- [DESCRIPTION OF THE TASK] Identify the line in which "lease timetolive 查看ttl" appears, then reproduce that line and all remaining lines of the records word for word.
Start of RECORDED DATA
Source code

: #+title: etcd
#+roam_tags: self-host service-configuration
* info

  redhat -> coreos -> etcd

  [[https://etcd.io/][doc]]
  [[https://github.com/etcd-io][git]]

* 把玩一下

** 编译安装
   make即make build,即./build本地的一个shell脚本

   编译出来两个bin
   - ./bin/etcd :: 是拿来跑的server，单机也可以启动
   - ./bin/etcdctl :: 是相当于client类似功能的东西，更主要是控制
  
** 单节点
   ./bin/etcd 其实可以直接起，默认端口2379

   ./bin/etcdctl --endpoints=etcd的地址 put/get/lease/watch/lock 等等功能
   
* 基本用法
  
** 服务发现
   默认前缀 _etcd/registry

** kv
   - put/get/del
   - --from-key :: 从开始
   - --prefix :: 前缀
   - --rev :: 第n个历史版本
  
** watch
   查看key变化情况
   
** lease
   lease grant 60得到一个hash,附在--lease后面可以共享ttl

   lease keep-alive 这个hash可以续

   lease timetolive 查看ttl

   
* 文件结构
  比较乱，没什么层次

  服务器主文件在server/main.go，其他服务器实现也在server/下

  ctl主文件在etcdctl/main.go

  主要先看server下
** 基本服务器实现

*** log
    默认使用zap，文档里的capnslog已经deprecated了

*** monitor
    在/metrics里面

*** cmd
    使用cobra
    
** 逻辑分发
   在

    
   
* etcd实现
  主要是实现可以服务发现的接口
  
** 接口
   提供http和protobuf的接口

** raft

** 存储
End of RECORDED DATA
- [SOLUTION TO THE PROBLEM]
   lease timetolive 查看ttl

   
* 文件结构
  比较乱，没什么层次

  服务器主文件在server/main.go，其他服务器实现也在server/下

  ctl主文件在etcdctl/main.go

  主要先看server下
** 基本服务器实现

*** log
    默认使用zap，文档里的capnslog已经deprecated了

*** monitor
    在/metrics里面

*** cmd
    使用cobra
    
** 逻辑分发
   在

    
   
* etcd实现
  主要是实现可以服务发现的接口
  
** 接口
   提供http和protobuf的接口

** raft

** 存储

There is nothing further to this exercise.